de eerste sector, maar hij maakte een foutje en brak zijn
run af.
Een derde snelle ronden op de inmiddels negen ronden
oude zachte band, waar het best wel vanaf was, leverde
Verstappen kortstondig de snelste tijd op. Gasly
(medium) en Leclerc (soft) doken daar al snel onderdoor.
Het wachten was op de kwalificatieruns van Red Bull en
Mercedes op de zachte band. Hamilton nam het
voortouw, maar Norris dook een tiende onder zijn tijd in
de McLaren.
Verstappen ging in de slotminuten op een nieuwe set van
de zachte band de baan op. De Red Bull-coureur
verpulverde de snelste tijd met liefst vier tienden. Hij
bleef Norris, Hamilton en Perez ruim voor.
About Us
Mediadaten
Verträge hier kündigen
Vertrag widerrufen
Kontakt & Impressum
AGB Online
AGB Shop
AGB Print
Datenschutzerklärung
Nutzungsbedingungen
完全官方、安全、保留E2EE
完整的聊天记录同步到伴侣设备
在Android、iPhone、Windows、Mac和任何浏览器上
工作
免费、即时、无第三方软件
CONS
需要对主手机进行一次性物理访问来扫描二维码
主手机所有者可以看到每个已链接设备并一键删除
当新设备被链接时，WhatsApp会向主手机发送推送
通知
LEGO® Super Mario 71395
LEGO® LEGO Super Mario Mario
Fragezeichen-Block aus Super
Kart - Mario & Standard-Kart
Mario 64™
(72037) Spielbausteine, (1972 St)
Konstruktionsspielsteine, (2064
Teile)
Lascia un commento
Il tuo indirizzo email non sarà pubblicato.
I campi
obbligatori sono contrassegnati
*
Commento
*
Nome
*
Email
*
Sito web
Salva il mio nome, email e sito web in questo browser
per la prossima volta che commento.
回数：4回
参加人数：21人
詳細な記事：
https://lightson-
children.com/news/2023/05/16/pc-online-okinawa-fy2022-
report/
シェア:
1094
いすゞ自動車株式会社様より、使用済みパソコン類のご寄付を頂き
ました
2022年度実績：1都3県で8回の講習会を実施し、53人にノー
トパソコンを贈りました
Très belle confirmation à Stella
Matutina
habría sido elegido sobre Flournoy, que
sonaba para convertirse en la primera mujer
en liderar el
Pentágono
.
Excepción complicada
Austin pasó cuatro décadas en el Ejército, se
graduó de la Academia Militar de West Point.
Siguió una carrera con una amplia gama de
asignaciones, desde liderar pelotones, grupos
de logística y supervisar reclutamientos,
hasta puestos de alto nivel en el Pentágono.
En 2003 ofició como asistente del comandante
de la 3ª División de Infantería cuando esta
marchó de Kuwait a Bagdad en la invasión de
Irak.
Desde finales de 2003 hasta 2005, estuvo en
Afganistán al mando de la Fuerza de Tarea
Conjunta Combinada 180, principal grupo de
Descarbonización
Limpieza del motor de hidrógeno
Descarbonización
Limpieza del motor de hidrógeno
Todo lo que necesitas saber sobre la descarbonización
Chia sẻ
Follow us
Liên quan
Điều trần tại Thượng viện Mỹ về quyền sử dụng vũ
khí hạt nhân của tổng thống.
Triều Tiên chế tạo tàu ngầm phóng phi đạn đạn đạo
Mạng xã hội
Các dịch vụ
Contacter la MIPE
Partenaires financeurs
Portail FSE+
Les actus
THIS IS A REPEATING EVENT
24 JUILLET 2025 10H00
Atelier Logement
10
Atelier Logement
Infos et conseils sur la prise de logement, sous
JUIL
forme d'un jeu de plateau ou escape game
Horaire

---------------

- PROBLEM DETAILS
Extract all the material, leaving every line as it is.

- TASK RESPONSE
de eerste sector, maar hij maakte een foutje en brak zijn
run af.
Een derde snelle ronden op de inmiddels negen ronden
oude zachte band, waar het best wel vanaf was, leverde
Verstappen kortstondig de snelste tijd op. Gasly
(medium) en Leclerc (soft) doken daar al snel onderdoor.
Het wachten was op de kwalificatieruns van Red Bull en
Mercedes op de zachte band. Hamilton nam het
voortouw, maar Norris dook een tiende onder zijn tijd in
de McLaren.
Verstappen ging in de slotminuten op een nieuwe set van
de zachte band de baan op. De Red Bull-coureur
verpulverde de snelste tijd met liefst vier tienden. Hij
bleef Norris, Hamilton en Perez ruim voor.
About Us
Mediadaten
Verträge hier kündigen
Vertrag widerrufen
Kontakt & Impressum
AGB Online
AGB Shop
AGB Print
Datenschutzerklärung
Nutzungsbedingungen
完全官方、安全、保留E2EE
完整的聊天记录同步到伴侣设备
在Android、iPhone、Windows、Mac和任何浏览器上
工作
免费、即时、无第三方软件
CONS
需要对主手机进行一次性物理访问来扫描二维码
主手机所有者可以看到每个已链接设备并一键删除
当新设备被链接时，WhatsApp会向主手机发送推送
通知
LEGO® Super Mario 71395
LEGO® LEGO Super Mario Mario
Fragezeichen-Block aus Super
Kart - Mario & Standard-Kart
Mario 64™
(72037) Spielbausteine, (1972 St)
Konstruktionsspielsteine, (2064
Teile)
Lascia un commento
Il tuo indirizzo email non sarà pubblicato.
I campi
obbligatori sono contrassegnati
*
Commento
*
Nome
*
Email
*
Sito web
Salva il mio nome, email e sito web in questo browser
per la prossima volta che commento.
回数：4回
参加人数：21人
詳細な記事：
https://lightson-
children.com/news/2023/05/16/pc-online-okinawa-fy2022-
report/
シェア:
1094
いすゞ自動車株式会社様より、使用済みパソコン類のご寄付を頂き
ました
2022年度実績：1都3県で8回の講習会を実施し、53人にノー
トパソコンを贈りました
Très belle confirmation à Stella
Matutina
habría sido elegido sobre Flournoy, que
sonaba para convertirse en la primera mujer
en liderar el
Pentágono
.
Excepción complicada
Austin pasó cuatro décadas en el Ejército, se
graduó de la Academia Militar de West Point.
Siguió una carrera con una amplia gama de
asignaciones, desde liderar pelotones, grupos
de logística y supervisar reclutamientos,
hasta puestos de alto nivel en el Pentágono.
En 2003 ofició como asistente del comandante
de la 3ª División de Infantería cuando esta
marchó de Kuwait a Bagdad en la invasión de
Irak.
Desde finales de 2003 hasta 2005, estuvo en
Afganistán al mando de la Fuerza de Tarea
Conjunta Combinada 180, principal grupo de
Descarbonización
Limpieza del motor de hidrógeno
Descarbonización
Limpieza del motor de hidrógeno
Todo lo que necesitas saber sobre la descarbonización
Chia sẻ
Follow us
Liên quan
Điều trần tại Thượng viện Mỹ về quyền sử dụng vũ
khí hạt nhân của tổng thống.
Triều Tiên chế tạo tàu ngầm phóng phi đạn đạn đạo
Mạng xã hội
Các dịch vụ
Contacter la MIPE
Partenaires financeurs
Portail FSE+
Les actus
THIS IS A REPEATING EVENT
24 JUILLET 2025 10H00
Atelier Logement
10
Atelier Logement
Infos et conseils sur la prise de logement, sous
JUIL
forme d'un jeu de plateau ou escape game
Horaire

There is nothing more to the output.